May I suggest hooking up with a pattern or IMAC style pilot at your local field for other trimming ideas. The above is just one trimming suggestion. There's a lot more to get your new Extra completely "in trim".

Hope this helps, Danny.

Danny
Thank you - very helpful post

The only planes I have that I need aileron differential on are the Piper Cub Look Alikes

If you use the procedure describe above by Danny, you will see that virtuallyall models need at least a bit of differential, and some need a lot in order to roll axially.

Keep in mind that when ailerons are deflected they initiate not only a roll but also a bit of yaw opposite the direction of the roll. Aileron differential compensates for this yaw by creating a little - or a lot - more drag on the "up" aileron, pulling the nose of the model back to the intended heading.

I have a Seagull Super Decathlon (some similarities with Cub) which needs 50% aileron differential, and even then aileron rolls are not quite axial. This is a straight wing (no dihedral) with semi-symmetrical airfoil. There are three reasons I can think of for this flight characteristic: 1) It is a high-wing design, so the point of rotation is well below the wing; 2) the fuselage has a huge amount of side area, which exacerbates the yaw component when it is presented; and 3) the model has a very short tail moment which reduces its tracking ability.

I'm sure there are other (perhaps many?) such as the wing's AOA, nose moment, CG, etc. etc., but it is easy to see that even the best design probably needs at least a teensy bit of differential.

If you use the procedure describe above by Danny, you will see that virtuallyall models need at least a bit of differential, and some need a lot in order to roll axially.

Keep in mind that when ailerons are deflected they initiate not only a roll but also a bit of yaw opposite the direction of the roll. Aileron differential compensates for this yaw by creating a little - or a lot - more drag on the "up" aileron, pulling the nose of the model back to the intended heading.

I have a Seagull Super Decathlon (some similarities with Cub) which needs 50% aileron differential, and even then aileron rolls are not quite axial. This is a straight wing (no dihedral) with semi-symmetrical airfoil.
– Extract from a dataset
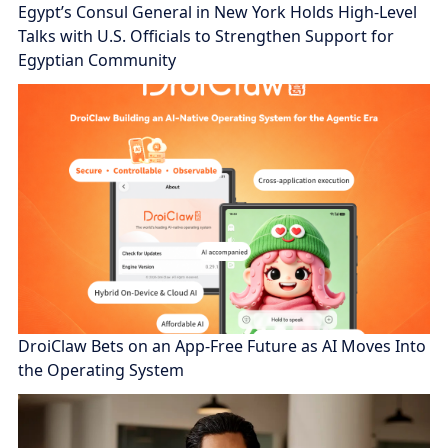
Egypt’s Consul General in New York Holds High-Level
Talks with U.S. Officials to Strengthen Support for
Egyptian Community
DroiClaw Bets on an App-Free Future as AI Moves Into
the Operating System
There are three reasons I can think of for this flight characteristic: 1) It is a high-wing design, so the point of rotation is well below the wing; 2) the fuselage has a huge amount of side area, which exacerbates the yaw component when it is presented; and 3) the model has a very short tail moment which reduces its tracking ability.
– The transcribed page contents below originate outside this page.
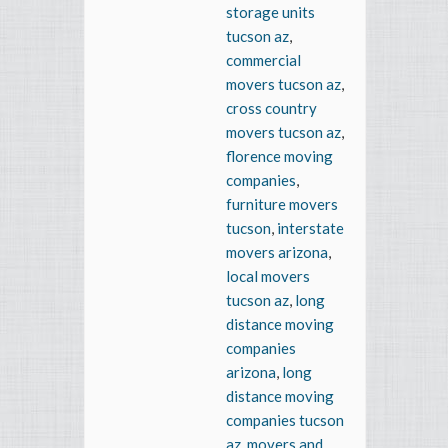
storage units
tucson az
,
commercial
movers tucson az
,
cross country
movers tucson az
,
florence moving
companies
,
furniture movers
tucson
,
interstate
movers arizona
,
local movers
tucson az
,
long
distance moving
companies
arizona
,
long
distance moving
companies tucson
az
,
movers and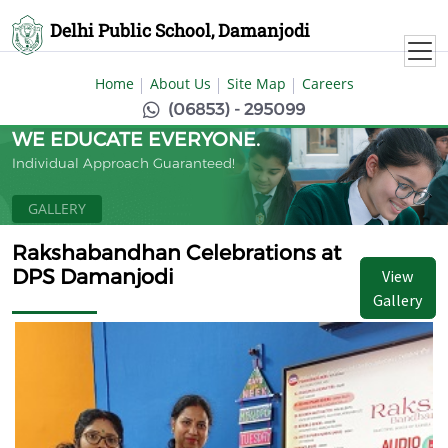
Delhi Public School, Damanjodi
Home
About Us
Site Map
Careers
(06853) - 295099
WE EDUCATE EVERYONE.
Individual Approach Guaranteed!
GALLERY
Rakshabandhan Celebrations at
DPS Damanjodi
View
Gallery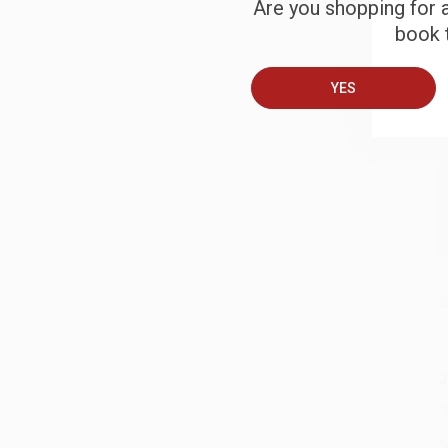
Are you shopping for a
B
book t
A
YES
T
S
J
A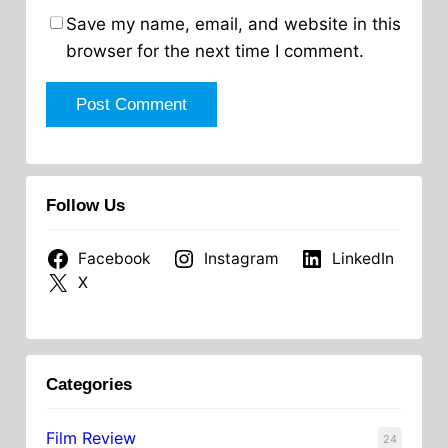
Save my name, email, and website in this
browser for the next time I comment.
Follow Us
Facebook
Instagram
LinkedIn
X
Categories
Film Review
24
I'm sure there are other (perhaps many?) such as the wing's AOA, nose moment, CG, etc. etc., but it is easy to see that even the best design probably needs at least a teensy bit of differential.

Interesting opinions
 a really lightly loaded model  needs none and for really complex aerobatics - differential can get in your way

  It is easy for  one's own flying techniques  and basic cg setups to  mask roll errors 
 for example :
some guys hold in a smidgen of  up or down elevator  all the  time  in upright flight
 seen it over  -n over  etc.. when doing a roll  - the  elevator trim causes the roll to look goofy  . 
they fiddle with differential trying to  get  the  wallow out of the  roll.
  The  ATV setup on some radios will  affect the  throw (up vs down )and cause  aileron response  which again appears to need  differential.
 The reason for  differential in the  first place - was  to compensate for  the  yaw -which occurred on just about any  full size sport plane  and  the  rudder  /aileron blending was used to  fix this  skidding
 Now here is  a neat trick if you have not tried it
 On a design with as much fuselage side area  (effective side area) as  wing area - you don't use  ailerons to bank n turn - only to roll . so  NO differential wanted or needed
 to turn these  you just  add rudder  - that's it 
 the  fuselage  provides  the  lift normally lost in a turn
 I know this will cause  some  to  faint dead away  in disbelief but  -it does work.
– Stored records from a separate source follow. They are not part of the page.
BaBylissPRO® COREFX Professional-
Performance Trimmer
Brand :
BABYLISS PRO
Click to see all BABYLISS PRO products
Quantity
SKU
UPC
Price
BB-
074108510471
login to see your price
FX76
I used to keep a little down trim in the elevator to keep a little pressure on the stick in level flight, which allegedly kept the model flat when exiting from loops, and to reduce the amount of push when inverted.

But now I use neutral elevator. I figured out that if the plane was ballooning it was because either the plane wasn't set up properly or I wasn't relaxing the stick at the proper time. And I adjust CG so that inverted push is minimal, and put the fuel tank on CG to reduce elevatortrim changes.

I use (to a certain extent) the technique you mention to turn the Decathlon. I initiate a bank with the ailerons, but use only rudder and perhaps a bit of opposite aileron to keep the wings at the desired bank angle. With the amount of differential I have dialed in, the plane needs no elevator to maintain altitude.

Because of its large amount of fuselage side area, the Decathlon requires only a breath of rudder for knife edge, but a ton of opposite aileron.

It worked wonders to clean up the rolls with a high wing, semi-symetric airfoiled Midwest Aerosport model. The aileron pushrods were positioned at 10:00 & 2:00. Best advice I ever got at the old club field.

Anyone else notice a trend here?  All the models that benifited from some differential have a few common charactaristics.  A flat bottom or otherwise cambered airfoil and often are high wing designs.  The 4-40 is an exception on the high wing issue but it has the cambered "lifting" airfoil".  It also had a longer aspect ratio wings than most aerobatic models.  It's also a model that tends to be flown a little slower on most occasions.  All those issues add up to contribute to a more noticable adverse yaw issue that is helped by adding some differential.

Another little factor.  Adverse yaw shows up more when the model is flown at higher lift coefficients.  Sort of like high wing trainers by students that are learning.  And it'll also show up when you ask the down aileron wing to suddenly do a lot of work.  Like with extra throw and full travel commands to perform a quick roll.

But the Laser and other such designs use a symetrical airfoil  So when both ailerons alter their angle plus and minus the airfoil is still symetrical from side to side and they both just altered their angles of attack by almost the same amount other than the angle of attack for the model to stay in the air.  So they pretty much generate the same drag for the same travel be it positive or negative.

Now near to the stall adverse yaw will still be an issue and some rudder added in will help.  But it's not a linear problem.  At lower lift coefficients, like when flying fast, you won't need any mixed in rudder because the adverse yaw will be so minimal as to not be noticable.  So the effect will be to hurt the maneuver at that time.